(DOCUMENT SECTION begins)

Bachelors Level/Fourth Year/Seventh Semester/Science csit/seventh semester/data warehousing and data mining/syllabus wise questions

B.Sc Computer Science and Information Technology

Institute of Science and Technology, TU

Data Warehousing and Data Mining (CSC420)

Year Asked: 2079, syllabus wise question

Classification and Prediction
1.
When multilayer perceptron is better choice over other classification algorithms? Consider a multilayer feed-forward neural network given below. Let the learning rate be 0.5. Assume initial values of weights and biases as given in the table below. Train the network for the training tuples (1, 1, 0) and (0, 1, 1), where last number is target output. Show weight and bias updates by using back-propagation algorithm. Assume that sigmoid activation function is used in the network.

$\begin{array}{c|c|c|c|c|c|c|c} w13 & w14 & w23 & w24 & w35 & w45 & b3 & b4 & b5 \\ \hline 0.5 & 0.2 & -0.3 & 0.5 & 0.1 & 0.3 & 0.6 & -0.4 & 0.8 \\ \end{array}$
[10]
2.
What is confusion matrix? Discuss various classification measures along with their mathematical formulae. [5]
Cluster Analysis
1.
What are two categories of hierarchical clustering? Divide the following data points into two clusters using agglomerative clustering. { (2,10), (2,5), (8,4), (5,8), (7,5), (6,4) } [5]
2.
Discuss the concept of K-means++ and Mini-batch K-means algorithm. [5]
Data Cube Technology
1.
Suppose that we have 5 dimensional data. What will be total number of cuboids generated? If we consider each dimension has 5 levels, what will be the number of cuboids generated? [5]
Data Preprocessing
1.
Discuss different types of attributes with suitable example of each. [5]
Graph Mining and Social Network Analysis
1.

(DOCUMENT SECTION ends)
(INPUT DATA begins)

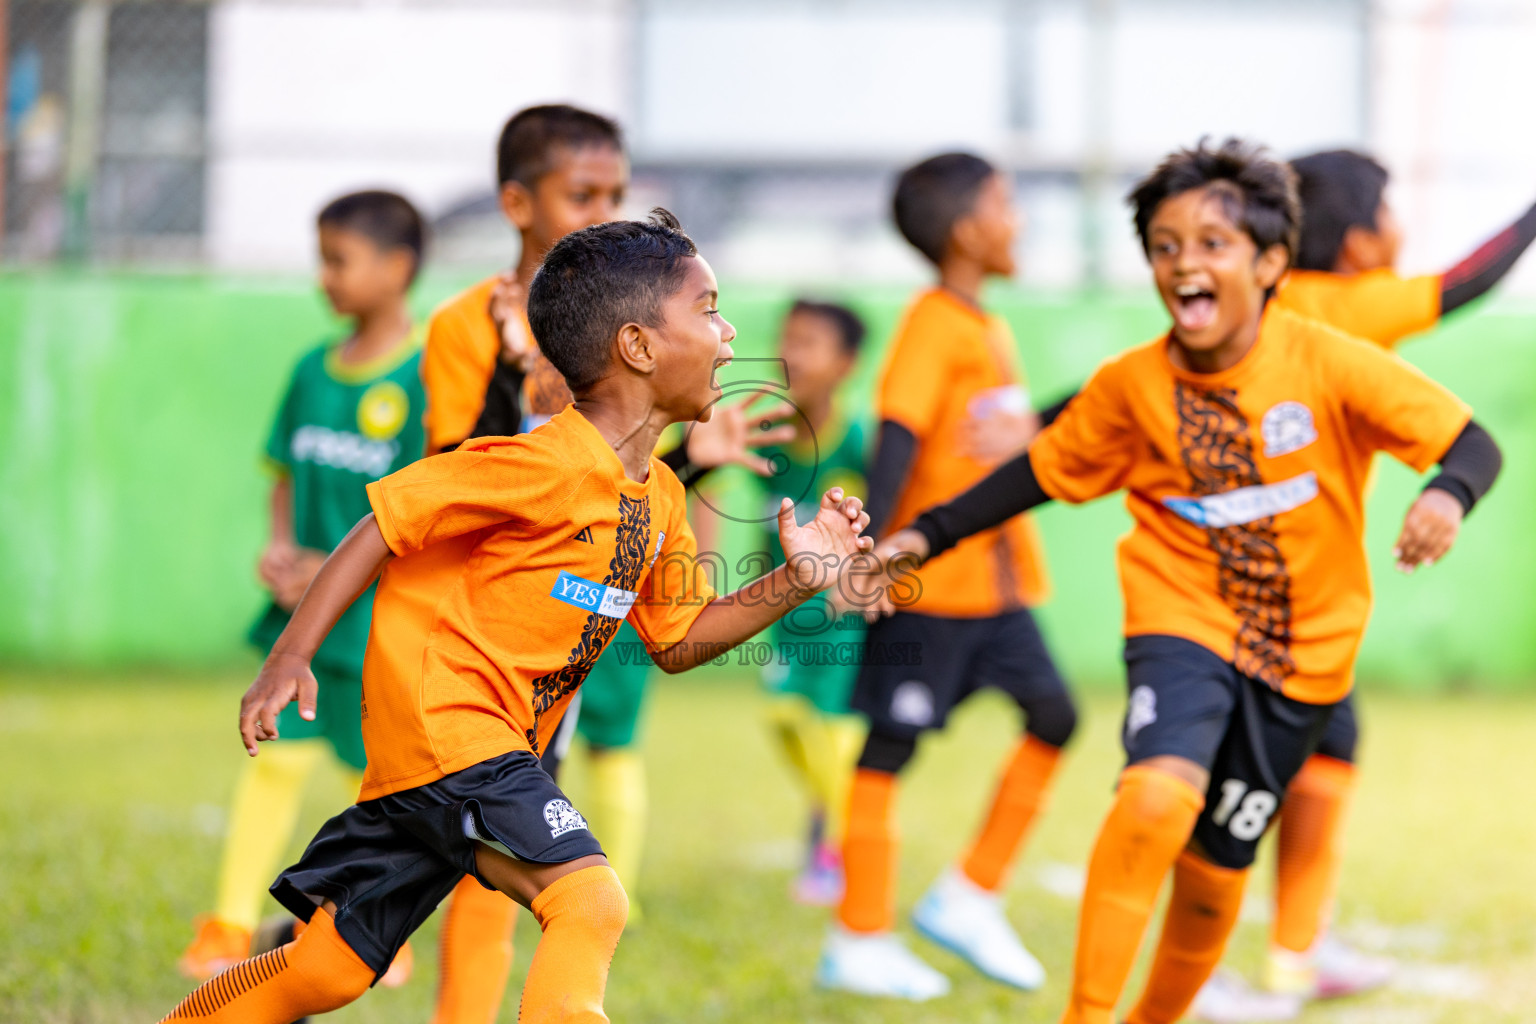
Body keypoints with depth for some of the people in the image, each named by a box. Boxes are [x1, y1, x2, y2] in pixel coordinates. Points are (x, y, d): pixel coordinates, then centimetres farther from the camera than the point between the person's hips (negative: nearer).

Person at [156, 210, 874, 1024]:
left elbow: (676, 642, 20)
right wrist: (292, 657, -17)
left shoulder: (660, 498, 10)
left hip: (497, 752, 9)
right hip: (440, 720, -9)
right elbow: (383, 525, -13)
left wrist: (794, 582, 8)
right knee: (590, 898, -23)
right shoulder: (540, 466, -17)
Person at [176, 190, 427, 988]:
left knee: (374, 771, 7)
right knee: (276, 752, -3)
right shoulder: (314, 370, 8)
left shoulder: (428, 376, -12)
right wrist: (280, 546, -2)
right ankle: (231, 926, -2)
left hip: (382, 613, -5)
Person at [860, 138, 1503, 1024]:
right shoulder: (1133, 385, -9)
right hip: (1184, 626, 0)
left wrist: (1446, 497, -38)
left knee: (1216, 867, 10)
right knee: (1160, 796, -29)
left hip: (1306, 652, 1)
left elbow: (1474, 444, -15)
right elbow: (1044, 472, 7)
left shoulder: (1332, 365, -16)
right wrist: (925, 538, 4)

(INPUT DATA ends)

TASKS TO PERFORM:
**a.** List every topic heading in the data warehousing and data mining question list above under which questions are grouped.
**b.** Write the next part of the data warehousing and data mining question list, picking up right after its final line.

ANSWERS BELOW:
**a.**
Classification and Prediction
Cluster Analysis
Data Cube Technology
Data Preprocessing
Graph Mining and Social Network Analysis

**b.**
What are application areas of graph mining? Explain the concept behind inductive logic programming with suitable demonstration. [5]
Introduction to Data Warehousing
1.
Why OLAP operations are used? Discuss various OLAP operation with suitable example of each. [10]
2.
Why data normalization is important in data mining? Explain min-max and Z-score normalization approach. [5]
3.
Write down short notes on: a. Data Mart b. Market Basket Analysis [5]
Mining Frequent Patterns
1.
Discuss any two drawbacks of Apriori algorithm. Find frequent item-sets and association rules from the transaction database given below using FP-growth algorithm. Assume minimum support is 50% and minimum confidence is 60%.

$\begin{array}{c|c} \text{Transaction\_ID} & \text{Items purchased} \\ \hline 1 & \text{Sausage, peanut, Beer} \\ 2 & \text{peanut, Beer, Apple} \\ 3 & \text{Apple, Milk} \\ 4 & \text{Sausage, peanut, Apple} \\ 5 & \text{Sausage, peanut, Beer, Milk} \\ 6 & \text{Sausage, peanut, Beer, Apple} \\ \end{array}$
[10]
Mining Spatial, Multimedia, Text and Web Data
1.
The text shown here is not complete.